==== Record list

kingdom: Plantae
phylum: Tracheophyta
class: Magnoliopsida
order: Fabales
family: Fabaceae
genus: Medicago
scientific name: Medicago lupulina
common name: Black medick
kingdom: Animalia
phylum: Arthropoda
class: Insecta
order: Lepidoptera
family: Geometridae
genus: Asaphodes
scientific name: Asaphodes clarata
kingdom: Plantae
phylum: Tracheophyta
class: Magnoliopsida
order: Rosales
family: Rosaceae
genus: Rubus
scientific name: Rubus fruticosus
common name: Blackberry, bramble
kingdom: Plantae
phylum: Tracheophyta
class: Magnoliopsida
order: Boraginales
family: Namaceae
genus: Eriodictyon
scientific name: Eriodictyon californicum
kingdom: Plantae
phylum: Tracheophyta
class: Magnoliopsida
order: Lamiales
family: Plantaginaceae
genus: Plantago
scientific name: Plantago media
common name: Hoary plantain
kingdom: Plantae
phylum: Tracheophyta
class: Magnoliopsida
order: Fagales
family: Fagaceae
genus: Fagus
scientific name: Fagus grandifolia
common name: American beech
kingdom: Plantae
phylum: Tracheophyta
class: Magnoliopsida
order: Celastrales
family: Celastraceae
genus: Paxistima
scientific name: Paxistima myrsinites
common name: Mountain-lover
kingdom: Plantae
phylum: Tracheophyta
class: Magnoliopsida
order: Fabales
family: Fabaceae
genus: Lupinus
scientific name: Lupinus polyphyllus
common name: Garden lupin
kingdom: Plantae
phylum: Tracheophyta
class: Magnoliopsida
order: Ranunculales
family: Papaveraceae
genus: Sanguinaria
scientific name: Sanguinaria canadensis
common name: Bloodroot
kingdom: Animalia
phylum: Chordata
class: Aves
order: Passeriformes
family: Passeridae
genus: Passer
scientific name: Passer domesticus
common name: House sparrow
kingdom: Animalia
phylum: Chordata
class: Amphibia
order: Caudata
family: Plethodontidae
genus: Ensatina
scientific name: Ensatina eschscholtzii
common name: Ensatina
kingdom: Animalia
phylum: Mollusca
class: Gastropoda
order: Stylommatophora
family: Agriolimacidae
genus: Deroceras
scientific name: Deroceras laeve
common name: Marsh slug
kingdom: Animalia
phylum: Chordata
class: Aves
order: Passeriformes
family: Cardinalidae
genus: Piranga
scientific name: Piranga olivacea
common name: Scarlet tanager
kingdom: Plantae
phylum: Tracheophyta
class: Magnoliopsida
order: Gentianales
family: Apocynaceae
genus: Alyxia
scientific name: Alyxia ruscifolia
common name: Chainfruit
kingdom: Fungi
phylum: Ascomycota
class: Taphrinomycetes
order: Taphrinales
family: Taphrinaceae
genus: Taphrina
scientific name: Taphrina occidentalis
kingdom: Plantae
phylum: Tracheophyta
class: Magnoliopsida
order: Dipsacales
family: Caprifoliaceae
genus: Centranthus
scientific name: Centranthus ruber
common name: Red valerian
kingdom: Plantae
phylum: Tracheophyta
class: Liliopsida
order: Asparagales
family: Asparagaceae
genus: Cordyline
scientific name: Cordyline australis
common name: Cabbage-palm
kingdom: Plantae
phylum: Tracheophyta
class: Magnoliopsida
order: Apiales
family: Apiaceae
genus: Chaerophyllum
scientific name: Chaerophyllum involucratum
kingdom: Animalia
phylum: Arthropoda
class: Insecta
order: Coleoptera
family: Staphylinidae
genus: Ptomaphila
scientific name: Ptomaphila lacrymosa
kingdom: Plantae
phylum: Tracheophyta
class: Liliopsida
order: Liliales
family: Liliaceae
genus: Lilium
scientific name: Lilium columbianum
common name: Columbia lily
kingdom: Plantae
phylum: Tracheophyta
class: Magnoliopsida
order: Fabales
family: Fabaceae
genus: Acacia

========

■ Directive ■
Rewrite every line of the data above with "scientific name" swapped for "Latin name" and everything else left the same.

■ Result for this task ■
kingdom: Plantae
phylum: Tracheophyta
class: Magnoliopsida
order: Fabales
family: Fabaceae
genus: Medicago
Latin name: Medicago lupulina
common name: Black medick
kingdom: Animalia
phylum: Arthropoda
class: Insecta
order: Lepidoptera
family: Geometridae
genus: Asaphodes
Latin name: Asaphodes clarata
kingdom: Plantae
phylum: Tracheophyta
class: Magnoliopsida
order: Rosales
family: Rosaceae
genus: Rubus
Latin name: Rubus fruticosus
common name: Blackberry, bramble
kingdom: Plantae
phylum: Tracheophyta
class: Magnoliopsida
order: Boraginales
family: Namaceae
genus: Eriodictyon
Latin name: Eriodictyon californicum
kingdom: Plantae
phylum: Tracheophyta
class: Magnoliopsida
order: Lamiales
family: Plantaginaceae
genus: Plantago
Latin name: Plantago media
common name: Hoary plantain
kingdom: Plantae
phylum: Tracheophyta
class: Magnoliopsida
order: Fagales
family: Fagaceae
genus: Fagus
Latin name: Fagus grandifolia
common name: American beech
kingdom: Plantae
phylum: Tracheophyta
class: Magnoliopsida
order: Celastrales
family: Celastraceae
genus: Paxistima
Latin name: Paxistima myrsinites
common name: Mountain-lover
kingdom: Plantae
phylum: Tracheophyta
class: Magnoliopsida
order: Fabales
family: Fabaceae
genus: Lupinus
Latin name: Lupinus polyphyllus
common name: Garden lupin
kingdom: Plantae
phylum: Tracheophyta
class: Magnoliopsida
order: Ranunculales
family: Papaveraceae
genus: Sanguinaria
Latin name: Sanguinaria canadensis
common name: Bloodroot
kingdom: Animalia
phylum: Chordata
class: Aves
order: Passeriformes
family: Passeridae
genus: Passer
Latin name: Passer domesticus
common name: House sparrow
kingdom: Animalia
phylum: Chordata
class: Amphibia
order: Caudata
family: Plethodontidae
genus: Ensatina
Latin name: Ensatina eschscholtzii
common name: Ensatina
kingdom: Animalia
phylum: Mollusca
class: Gastropoda
order: Stylommatophora
family: Agriolimacidae
genus: Deroceras
Latin name: Deroceras laeve
common name: Marsh slug
kingdom: Animalia
phylum: Chordata
class: Aves
order: Passeriformes
family: Cardinalidae
genus: Piranga
Latin name: Piranga olivacea
common name: Scarlet tanager
kingdom: Plantae
phylum: Tracheophyta
class: Magnoliopsida
order: Gentianales
family: Apocynaceae
genus: Alyxia
Latin name: Alyxia ruscifolia
common name: Chainfruit
kingdom: Fungi
phylum: Ascomycota
class: Taphrinomycetes
order: Taphrinales
family: Taphrinaceae
genus: Taphrina
Latin name: Taphrina occidentalis
kingdom: Plantae
phylum: Tracheophyta
class: Magnoliopsida
order: Dipsacales
family: Caprifoliaceae
genus: Centranthus
Latin name: Centranthus ruber
common name: Red valerian
kingdom: Plantae
phylum: Tracheophyta
class: Liliopsida
order: Asparagales
family: Asparagaceae
genus: Cordyline
Latin name: Cordyline australis
common name: Cabbage-palm
kingdom: Plantae
phylum: Tracheophyta
class: Magnoliopsida
order: Apiales
family: Apiaceae
genus: Chaerophyllum
Latin name: Chaerophyllum involucratum
kingdom: Animalia
phylum: Arthropoda
class: Insecta
order: Coleoptera
family: Staphylinidae
genus: Ptomaphila
Latin name: Ptomaphila lacrymosa
kingdom: Plantae
phylum: Tracheophyta
class: Liliopsida
order: Liliales
family: Liliaceae
genus: Lilium
Latin name: Lilium columbianum
common name: Columbia lily
kingdom: Plantae
phylum: Tracheophyta
class: Magnoliopsida
order: Fabales
family: Fabaceae
genus: Acacia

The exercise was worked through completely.